## Aim of the task
Put the listing lines into a Markdown table with the columns "Row" and "Text", numbering each row and leaving out blank lines. Begin at the line that has "цена по запросу" and stop after the line that has "usando solo e sempre ingredienti naturali.".
***** Given information *****
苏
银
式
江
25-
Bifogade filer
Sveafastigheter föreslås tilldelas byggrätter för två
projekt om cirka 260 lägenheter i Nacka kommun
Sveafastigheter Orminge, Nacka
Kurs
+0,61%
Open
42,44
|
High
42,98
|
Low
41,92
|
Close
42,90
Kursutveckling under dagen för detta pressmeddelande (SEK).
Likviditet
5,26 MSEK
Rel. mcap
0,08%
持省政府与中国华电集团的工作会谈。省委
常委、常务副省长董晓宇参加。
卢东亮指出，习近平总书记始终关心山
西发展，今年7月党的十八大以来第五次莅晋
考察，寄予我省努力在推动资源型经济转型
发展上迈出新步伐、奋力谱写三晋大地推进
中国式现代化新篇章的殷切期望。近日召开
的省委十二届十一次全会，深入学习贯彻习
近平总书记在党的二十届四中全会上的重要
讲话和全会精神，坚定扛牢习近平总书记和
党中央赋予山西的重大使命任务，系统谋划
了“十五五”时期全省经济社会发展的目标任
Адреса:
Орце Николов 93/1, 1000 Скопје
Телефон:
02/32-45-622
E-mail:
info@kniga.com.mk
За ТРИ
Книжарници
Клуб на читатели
*****
***** Given information *****
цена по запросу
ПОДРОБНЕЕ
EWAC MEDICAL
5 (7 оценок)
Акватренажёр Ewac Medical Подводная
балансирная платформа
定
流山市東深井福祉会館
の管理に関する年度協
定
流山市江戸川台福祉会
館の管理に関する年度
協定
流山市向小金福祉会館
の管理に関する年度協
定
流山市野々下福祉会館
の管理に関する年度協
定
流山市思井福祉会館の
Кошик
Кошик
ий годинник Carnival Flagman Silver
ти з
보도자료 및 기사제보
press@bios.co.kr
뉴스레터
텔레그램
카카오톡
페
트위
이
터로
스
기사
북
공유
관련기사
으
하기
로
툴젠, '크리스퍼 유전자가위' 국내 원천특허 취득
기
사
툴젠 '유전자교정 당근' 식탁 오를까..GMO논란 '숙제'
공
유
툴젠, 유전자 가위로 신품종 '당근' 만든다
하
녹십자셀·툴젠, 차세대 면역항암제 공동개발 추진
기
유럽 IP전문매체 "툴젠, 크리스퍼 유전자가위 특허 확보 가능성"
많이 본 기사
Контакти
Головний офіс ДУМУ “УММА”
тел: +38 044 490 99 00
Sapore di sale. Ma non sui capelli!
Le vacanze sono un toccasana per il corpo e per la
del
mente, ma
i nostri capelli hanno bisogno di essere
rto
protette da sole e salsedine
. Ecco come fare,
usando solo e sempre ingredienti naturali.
*****
***** Given information *****
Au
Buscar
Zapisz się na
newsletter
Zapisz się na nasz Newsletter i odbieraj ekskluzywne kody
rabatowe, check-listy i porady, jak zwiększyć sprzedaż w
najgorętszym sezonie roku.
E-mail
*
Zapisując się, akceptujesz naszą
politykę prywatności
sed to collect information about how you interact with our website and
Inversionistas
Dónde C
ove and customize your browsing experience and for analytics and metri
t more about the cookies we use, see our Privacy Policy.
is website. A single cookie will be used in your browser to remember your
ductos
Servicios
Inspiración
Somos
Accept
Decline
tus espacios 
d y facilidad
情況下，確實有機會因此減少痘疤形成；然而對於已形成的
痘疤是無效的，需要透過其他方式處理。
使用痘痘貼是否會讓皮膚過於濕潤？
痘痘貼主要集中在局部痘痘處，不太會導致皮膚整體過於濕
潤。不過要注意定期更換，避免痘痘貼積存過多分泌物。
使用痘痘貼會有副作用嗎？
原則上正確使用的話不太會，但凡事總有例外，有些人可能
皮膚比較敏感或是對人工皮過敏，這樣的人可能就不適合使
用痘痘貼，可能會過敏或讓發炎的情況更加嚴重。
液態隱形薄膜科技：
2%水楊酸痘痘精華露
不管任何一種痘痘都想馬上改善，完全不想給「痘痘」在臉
*****
## Result of the exercise
| Row | Text |
|---|---|
| 1 | цена по запросу |
| 2 | ПОДРОБНЕЕ |
| 3 | EWAC MEDICAL |
| 4 | 5 (7 оценок) |
| 5 | Акватренажёр Ewac Medical Подводная |
| 6 | балансирная платформа |
| 7 | 定 |
| 8 | 流山市東深井福祉会館 |
| 9 | の管理に関する年度協 |
| 10 | 定 |
| 11 | 流山市江戸川台福祉会 |
| 12 | 館の管理に関する年度 |
| 13 | 協定 |
| 14 | 流山市向小金福祉会館 |
| 15 | の管理に関する年度協 |
| 16 | 定 |
| 17 | 流山市野々下福祉会館 |
| 18 | の管理に関する年度協 |
| 19 | 定 |
| 20 | 流山市思井福祉会館の |
| 21 | Кошик |
| 22 | Кошик |
| 23 | ий годинник Carnival Flagman Silver |
| 24 | ти з |
| 25 | 보도자료 및 기사제보 |
| 26 | press@bios.co.kr |
| 27 | 뉴스레터 |
| 28 | 텔레그램 |
| 29 | 카카오톡 |
| 30 | 페 |
| 31 | 트위 |
| 32 | 이 |
| 33 | 터로 |
| 34 | 스 |
| 35 | 기사 |
| 36 | 북 |
| 37 | 공유 |
| 38 | 관련기사 |
| 39 | 으 |
| 40 | 하기 |
| 41 | 로 |
| 42 | 툴젠, '크리스퍼 유전자가위' 국내 원천특허 취득 |
| 43 | 기 |
| 44 | 사 |
| 45 | 툴젠 '유전자교정 당근' 식탁 오를까..GMO논란 '숙제' |
| 46 | 공 |
| 47 | 유 |
| 48 | 툴젠, 유전자 가위로 신품종 '당근' 만든다 |
| 49 | 하 |
| 50 | 녹십자셀·툴젠, 차세대 면역항암제 공동개발 추진 |
| 51 | 기 |
| 52 | 유럽 IP전문매체 "툴젠, 크리스퍼 유전자가위 특허 확보 가능성" |
| 53 | 많이 본 기사 |
| 54 | Контакти |
| 55 | Головний офіс ДУМУ “УММА” |
| 56 | тел: +38 044 490 99 00 |
| 57 | Sapore di sale. Ma non sui capelli! |
| 58 | Le vacanze sono un toccasana per il corpo e per la |
| 59 | del |
| 60 | mente, ma |
| 61 | i nostri capelli hanno bisogno di essere |
| 62 | rto |
| 63 | protette da sole e salsedine |
| 64 | . Ecco come fare, |
| 65 | usando solo e sempre ingredienti naturali. |